__Text excerpt__.
[Start]

Here are a few common questions regarding the growing and use of the
luffa sponge gourd.
How do I know when it is time to pick Luffa?
If being grown for food the fruits can be picked anytime until they start
to grow fiber. Edible size luffa has a thin tight skin. The flowers and
buds are sometimes eaten also. Once the the skin thickens and becomes
tougher they are beginning to develop into fiber. If luffa is very bitter
it may not be good to eat. If being grown for a fibrous loofah sponge, the
seed pods must be allowed to mature on the vine. When the cellulose fiber
of the loofah finishes developing, the skin loosens and often turns brown.
Loss of weight is a good indicator the sponge is ready as it loses water.
If the skin is a papery dry brown, the loofah is probably beyond ready.
It's often better to pick them earlier, as soon as the skin feels like it
will come off. The fibers tend to get darker and develop more dark spots
the longer they hang past maturity. If the vines get killed by frost or
freeze the pods should be peeled soon, even if they aren't fully mature.
They won't develop any more. They can be allowed to hang on the vine for a
few days but once any black areas appear they should be peeled immediately
before the whole thing rots.
Why has my Luffa vine produced many flowers
but no loofah?
The most likely cause is a lack of pollination. Bees and other pollinating
insects are needed to produce a good crop. Even with an abundance of
insects only a fraction of the flowers will pollinate. Bees are diverse
and abundant here in the southern Appalachians, yet we only have about a
30% rate of successful flower pollination. Bees are having survival issues
in some parts of the world. Insecticides used near the vines will reduce
the pollinating insects. Hand pollination is an option. Use a cotton swab
to move pollen or pull off a male flower and gently rub the yellow
hair-like structures of the male flower against the middle parts of a
female flower. Another possible cause is a lack of female or male flowers.
Typically a larger single female flower grows on it's own stalk while
clusters of male flowers bloom in sequence nearby on another stalk.
Normally the ratio of female to male flowers ensures a reasonable amount
of pollination. Some plants may not produce enough males or females. The
ratios of fertilizer elements in the soil can affect flower ratios for
luffa and other similar flowering plants. High nitrogen can increase the
number of males while high phosphorous may encourage more females. So if
you are lacking female flowers some additional phosphorous may help.
Why are my seeds slow to sprout?

[End]

(Recorded data)
[Start]

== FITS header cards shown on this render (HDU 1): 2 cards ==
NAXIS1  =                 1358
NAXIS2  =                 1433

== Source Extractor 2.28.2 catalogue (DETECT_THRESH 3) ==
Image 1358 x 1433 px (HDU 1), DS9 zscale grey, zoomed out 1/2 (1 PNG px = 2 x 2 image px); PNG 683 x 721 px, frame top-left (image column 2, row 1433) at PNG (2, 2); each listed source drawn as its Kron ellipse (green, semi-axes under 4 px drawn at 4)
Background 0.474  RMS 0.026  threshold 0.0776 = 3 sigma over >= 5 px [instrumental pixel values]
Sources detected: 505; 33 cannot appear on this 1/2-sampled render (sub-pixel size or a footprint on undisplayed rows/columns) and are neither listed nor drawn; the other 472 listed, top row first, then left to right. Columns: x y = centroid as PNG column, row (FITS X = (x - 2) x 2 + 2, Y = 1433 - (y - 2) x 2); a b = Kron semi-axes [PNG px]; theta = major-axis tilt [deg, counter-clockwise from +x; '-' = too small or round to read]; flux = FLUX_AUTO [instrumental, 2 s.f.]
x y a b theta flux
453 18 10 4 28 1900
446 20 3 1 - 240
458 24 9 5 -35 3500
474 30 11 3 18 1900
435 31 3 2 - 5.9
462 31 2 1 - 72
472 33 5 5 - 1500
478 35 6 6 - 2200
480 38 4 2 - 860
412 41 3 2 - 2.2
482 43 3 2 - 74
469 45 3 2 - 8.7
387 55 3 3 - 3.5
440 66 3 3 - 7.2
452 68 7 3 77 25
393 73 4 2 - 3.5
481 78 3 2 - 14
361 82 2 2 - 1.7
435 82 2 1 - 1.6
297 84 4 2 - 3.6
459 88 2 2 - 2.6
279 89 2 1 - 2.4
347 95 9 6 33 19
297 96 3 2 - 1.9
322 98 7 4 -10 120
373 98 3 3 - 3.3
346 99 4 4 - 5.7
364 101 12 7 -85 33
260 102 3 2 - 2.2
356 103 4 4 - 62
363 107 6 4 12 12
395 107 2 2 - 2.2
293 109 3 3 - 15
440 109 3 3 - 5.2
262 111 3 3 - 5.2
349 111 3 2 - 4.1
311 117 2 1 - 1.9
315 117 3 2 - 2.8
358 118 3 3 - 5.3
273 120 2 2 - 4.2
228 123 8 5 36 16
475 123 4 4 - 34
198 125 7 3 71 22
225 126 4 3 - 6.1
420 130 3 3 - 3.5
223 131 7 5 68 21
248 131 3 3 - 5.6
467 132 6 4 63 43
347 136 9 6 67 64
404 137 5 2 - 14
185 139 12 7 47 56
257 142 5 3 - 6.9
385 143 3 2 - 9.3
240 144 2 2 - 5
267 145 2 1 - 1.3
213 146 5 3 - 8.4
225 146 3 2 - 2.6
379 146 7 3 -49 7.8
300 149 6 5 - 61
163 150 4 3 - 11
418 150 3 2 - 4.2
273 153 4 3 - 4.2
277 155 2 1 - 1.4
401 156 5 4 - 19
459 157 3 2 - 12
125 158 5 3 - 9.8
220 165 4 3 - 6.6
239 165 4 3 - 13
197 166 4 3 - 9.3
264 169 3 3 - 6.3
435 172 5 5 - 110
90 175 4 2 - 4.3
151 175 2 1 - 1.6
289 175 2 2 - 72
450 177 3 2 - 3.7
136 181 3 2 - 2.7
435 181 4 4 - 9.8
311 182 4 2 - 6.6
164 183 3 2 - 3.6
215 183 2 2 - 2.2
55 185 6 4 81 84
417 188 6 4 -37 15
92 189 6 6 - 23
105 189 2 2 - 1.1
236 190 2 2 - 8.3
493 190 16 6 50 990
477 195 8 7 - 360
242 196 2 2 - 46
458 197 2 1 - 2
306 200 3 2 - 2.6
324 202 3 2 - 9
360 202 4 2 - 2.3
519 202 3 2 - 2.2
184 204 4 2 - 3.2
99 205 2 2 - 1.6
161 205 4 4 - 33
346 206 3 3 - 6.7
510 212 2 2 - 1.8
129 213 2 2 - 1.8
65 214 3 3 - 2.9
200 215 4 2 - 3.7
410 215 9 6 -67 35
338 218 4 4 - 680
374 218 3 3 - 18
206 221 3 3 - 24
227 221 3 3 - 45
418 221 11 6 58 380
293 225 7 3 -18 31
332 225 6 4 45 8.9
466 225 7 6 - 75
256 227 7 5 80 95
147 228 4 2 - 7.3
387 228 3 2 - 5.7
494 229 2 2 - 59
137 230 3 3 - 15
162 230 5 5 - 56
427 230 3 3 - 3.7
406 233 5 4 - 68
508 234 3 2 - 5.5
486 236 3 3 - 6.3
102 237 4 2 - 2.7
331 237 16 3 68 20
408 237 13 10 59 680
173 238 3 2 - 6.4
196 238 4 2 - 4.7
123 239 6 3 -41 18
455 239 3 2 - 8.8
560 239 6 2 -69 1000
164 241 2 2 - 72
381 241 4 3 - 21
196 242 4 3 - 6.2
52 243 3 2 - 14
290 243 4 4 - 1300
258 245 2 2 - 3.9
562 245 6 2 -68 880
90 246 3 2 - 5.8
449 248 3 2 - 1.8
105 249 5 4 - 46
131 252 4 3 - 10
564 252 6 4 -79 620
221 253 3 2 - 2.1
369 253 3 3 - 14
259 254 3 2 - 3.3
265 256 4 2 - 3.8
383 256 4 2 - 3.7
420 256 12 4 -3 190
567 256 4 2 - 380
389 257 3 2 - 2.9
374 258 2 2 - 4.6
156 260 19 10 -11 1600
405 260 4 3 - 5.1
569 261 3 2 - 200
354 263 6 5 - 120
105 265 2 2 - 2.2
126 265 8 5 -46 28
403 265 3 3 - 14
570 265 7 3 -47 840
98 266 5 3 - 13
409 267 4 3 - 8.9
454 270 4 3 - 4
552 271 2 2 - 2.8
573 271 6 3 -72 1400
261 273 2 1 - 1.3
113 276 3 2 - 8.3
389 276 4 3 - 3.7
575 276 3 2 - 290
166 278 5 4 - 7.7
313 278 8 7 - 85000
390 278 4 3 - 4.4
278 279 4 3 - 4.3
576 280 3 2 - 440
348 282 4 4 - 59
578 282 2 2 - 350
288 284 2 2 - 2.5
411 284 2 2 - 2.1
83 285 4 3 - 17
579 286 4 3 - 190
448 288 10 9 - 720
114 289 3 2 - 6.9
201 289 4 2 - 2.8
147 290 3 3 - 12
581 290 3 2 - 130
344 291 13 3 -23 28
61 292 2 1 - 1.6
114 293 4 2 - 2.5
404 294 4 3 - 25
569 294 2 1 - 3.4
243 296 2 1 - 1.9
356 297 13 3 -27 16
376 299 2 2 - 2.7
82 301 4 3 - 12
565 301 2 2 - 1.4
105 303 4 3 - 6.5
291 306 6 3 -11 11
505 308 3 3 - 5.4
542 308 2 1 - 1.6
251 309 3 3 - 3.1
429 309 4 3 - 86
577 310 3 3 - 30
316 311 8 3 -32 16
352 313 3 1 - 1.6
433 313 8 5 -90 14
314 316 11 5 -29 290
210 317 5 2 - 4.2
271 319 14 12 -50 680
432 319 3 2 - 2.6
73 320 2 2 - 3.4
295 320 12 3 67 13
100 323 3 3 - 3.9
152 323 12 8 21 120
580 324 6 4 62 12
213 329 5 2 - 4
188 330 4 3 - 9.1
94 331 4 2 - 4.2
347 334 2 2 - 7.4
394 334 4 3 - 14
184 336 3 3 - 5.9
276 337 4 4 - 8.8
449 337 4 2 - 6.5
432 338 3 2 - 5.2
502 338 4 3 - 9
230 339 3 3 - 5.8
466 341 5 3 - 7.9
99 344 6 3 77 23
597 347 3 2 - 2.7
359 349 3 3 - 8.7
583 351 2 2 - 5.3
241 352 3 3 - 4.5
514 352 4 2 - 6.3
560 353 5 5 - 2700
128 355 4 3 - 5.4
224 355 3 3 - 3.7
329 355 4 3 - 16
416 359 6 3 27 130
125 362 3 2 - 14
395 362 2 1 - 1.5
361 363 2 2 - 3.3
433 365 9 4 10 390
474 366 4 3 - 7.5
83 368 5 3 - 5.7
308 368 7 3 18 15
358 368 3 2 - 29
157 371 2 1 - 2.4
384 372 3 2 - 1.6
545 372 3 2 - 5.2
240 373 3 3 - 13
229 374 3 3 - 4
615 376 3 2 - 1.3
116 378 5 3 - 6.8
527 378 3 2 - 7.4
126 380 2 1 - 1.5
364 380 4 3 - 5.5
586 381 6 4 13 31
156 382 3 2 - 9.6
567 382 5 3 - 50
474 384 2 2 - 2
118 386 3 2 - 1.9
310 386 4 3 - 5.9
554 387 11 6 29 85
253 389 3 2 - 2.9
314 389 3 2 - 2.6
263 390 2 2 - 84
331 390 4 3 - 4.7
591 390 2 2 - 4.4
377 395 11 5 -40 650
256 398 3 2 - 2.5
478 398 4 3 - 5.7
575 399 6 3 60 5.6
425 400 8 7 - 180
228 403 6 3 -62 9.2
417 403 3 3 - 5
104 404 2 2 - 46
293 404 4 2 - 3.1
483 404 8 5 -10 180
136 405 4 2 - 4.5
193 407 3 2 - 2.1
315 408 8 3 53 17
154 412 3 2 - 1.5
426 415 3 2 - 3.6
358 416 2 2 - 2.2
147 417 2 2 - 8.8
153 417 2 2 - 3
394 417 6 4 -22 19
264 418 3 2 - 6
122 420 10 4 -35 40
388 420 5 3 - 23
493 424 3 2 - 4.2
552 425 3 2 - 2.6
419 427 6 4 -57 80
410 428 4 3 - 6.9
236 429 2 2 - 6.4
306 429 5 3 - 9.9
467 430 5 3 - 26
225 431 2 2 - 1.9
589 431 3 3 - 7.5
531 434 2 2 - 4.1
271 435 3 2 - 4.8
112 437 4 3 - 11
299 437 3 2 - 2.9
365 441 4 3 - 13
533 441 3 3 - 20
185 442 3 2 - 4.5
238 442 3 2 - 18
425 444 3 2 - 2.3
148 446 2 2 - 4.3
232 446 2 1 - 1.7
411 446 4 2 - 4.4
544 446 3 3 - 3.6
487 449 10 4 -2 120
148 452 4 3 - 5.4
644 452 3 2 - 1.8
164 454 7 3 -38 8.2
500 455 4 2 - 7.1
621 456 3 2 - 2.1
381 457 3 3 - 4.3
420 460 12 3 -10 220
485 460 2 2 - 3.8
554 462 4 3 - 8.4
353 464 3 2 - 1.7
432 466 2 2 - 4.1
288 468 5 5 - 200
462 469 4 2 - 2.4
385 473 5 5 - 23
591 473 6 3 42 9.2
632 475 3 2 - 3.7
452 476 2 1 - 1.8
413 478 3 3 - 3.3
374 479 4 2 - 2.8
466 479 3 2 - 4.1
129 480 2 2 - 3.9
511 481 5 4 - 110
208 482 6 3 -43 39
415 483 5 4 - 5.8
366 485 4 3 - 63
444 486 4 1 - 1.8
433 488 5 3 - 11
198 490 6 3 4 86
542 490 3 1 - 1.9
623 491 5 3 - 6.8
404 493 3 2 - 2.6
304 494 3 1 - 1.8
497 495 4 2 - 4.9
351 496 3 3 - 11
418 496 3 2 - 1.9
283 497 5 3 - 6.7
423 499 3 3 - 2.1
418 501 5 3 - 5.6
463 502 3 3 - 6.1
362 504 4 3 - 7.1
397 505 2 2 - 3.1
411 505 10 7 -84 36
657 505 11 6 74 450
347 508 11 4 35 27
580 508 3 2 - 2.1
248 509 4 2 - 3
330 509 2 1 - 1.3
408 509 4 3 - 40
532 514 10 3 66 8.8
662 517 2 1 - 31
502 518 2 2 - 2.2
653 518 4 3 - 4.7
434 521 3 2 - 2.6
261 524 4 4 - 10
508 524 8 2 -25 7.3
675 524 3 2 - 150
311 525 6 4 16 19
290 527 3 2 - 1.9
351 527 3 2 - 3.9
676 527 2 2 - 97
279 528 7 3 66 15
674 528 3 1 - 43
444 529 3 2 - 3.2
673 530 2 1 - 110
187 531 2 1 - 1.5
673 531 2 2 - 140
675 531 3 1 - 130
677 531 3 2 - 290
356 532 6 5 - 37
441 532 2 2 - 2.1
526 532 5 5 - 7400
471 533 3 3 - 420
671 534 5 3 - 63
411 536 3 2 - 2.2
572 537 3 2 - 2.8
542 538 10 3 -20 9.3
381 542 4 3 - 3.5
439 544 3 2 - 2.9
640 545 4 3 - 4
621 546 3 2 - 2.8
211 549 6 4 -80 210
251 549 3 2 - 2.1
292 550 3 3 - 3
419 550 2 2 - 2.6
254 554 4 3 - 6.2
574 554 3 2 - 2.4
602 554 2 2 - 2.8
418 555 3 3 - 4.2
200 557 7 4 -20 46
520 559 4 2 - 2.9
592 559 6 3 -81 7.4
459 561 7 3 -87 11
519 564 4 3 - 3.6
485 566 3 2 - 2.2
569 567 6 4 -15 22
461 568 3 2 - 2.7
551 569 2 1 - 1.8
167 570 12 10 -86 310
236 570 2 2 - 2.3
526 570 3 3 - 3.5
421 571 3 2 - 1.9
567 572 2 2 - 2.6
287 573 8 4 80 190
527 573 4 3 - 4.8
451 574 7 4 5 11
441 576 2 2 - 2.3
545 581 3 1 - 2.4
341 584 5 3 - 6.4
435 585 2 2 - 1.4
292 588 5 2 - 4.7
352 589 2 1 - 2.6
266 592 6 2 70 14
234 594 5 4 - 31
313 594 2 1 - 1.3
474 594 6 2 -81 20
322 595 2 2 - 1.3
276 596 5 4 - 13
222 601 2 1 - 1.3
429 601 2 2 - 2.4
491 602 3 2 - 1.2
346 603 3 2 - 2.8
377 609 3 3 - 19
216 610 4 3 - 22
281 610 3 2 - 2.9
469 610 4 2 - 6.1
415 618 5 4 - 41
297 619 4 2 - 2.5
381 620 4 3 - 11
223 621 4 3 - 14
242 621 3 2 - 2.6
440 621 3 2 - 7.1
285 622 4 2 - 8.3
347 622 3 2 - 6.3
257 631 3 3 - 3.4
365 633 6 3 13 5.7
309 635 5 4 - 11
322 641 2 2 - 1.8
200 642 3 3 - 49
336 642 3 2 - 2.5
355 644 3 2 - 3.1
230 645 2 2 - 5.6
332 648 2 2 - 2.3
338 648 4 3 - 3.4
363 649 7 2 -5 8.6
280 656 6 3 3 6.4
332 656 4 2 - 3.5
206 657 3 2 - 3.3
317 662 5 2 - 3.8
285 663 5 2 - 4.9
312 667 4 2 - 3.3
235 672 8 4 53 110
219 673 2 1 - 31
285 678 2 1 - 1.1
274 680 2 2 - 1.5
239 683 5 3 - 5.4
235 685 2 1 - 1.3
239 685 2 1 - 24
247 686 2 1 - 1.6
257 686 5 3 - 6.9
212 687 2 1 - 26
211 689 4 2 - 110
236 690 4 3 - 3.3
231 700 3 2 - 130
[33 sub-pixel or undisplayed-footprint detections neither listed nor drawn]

[End]

__Objective 1__.
According to the luffa growing text, about what rate of successful flower pollination is seen in the southern Appalachians?
__Objective 2__.
Carry on with the luffa growing text, starting right after its final line.

__Expected answer 1__.
About 30%.

__Expected answer 2__.
Seed germination is equally dependent on moisture and temperature. If the
seeds are moist but not sprouting then it may be too cold. The soil needs
to be warm, near 70 degrees F (21 C) or warmer. For outdoor soil this
roughly coincides with the local frost free date in spring. If the seeds
have been stored in a hot dry place they may become hard. Hard seeds will
take longer to sprout and may not germinate at all. To speed up
germination of any seeds, wrap them in a wet towel in a warm place for a
day or two before planting. You want just enough water to keep the seeds
moist and humid but still allow air in. Even under ideal conditions some
stubborn luffa seeds may take a long time to germinate. Over three weeks
is not unusual. Normally it takes one to two weeks, sometimes less. We
tested seeds that had hardened from being stored in a warm place. They
took 24 days but most finally did germinate. Seeds planted in soil that is
too cold or wet often decay without sprouting.
Why did my Luffa plants not survive?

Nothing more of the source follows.